--- Excerpted records ---

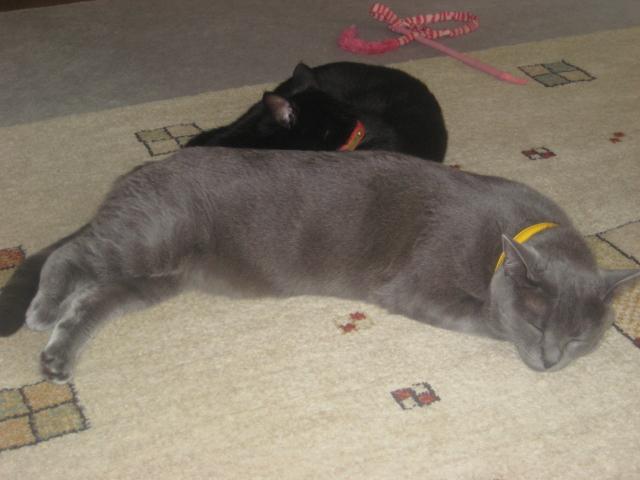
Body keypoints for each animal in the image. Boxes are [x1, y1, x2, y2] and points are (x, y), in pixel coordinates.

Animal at [2, 147, 638, 383]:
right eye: (537, 323)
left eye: (579, 338)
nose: (552, 361)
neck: (507, 241)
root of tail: (136, 172)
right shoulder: (418, 287)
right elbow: (486, 317)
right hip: (152, 240)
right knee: (72, 255)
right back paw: (41, 311)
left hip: (156, 278)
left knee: (96, 296)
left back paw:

---

What you return must match the data above exactly, with no images included.

◆ Output below:
Body keypoints for each animal in the image. Boxes are [x1, y1, x2, y2] and points are (x, y), in pixel coordinates.

Animal at [2, 147, 638, 383]:
right eye: (537, 323)
left eye: (579, 338)
nose: (552, 361)
neck: (507, 241)
root of tail: (136, 172)
right shoulder: (418, 287)
right elbow: (486, 317)
right hip: (152, 240)
right knee: (72, 255)
right back paw: (41, 311)
left hip: (156, 278)
left knee: (96, 296)
left back paw:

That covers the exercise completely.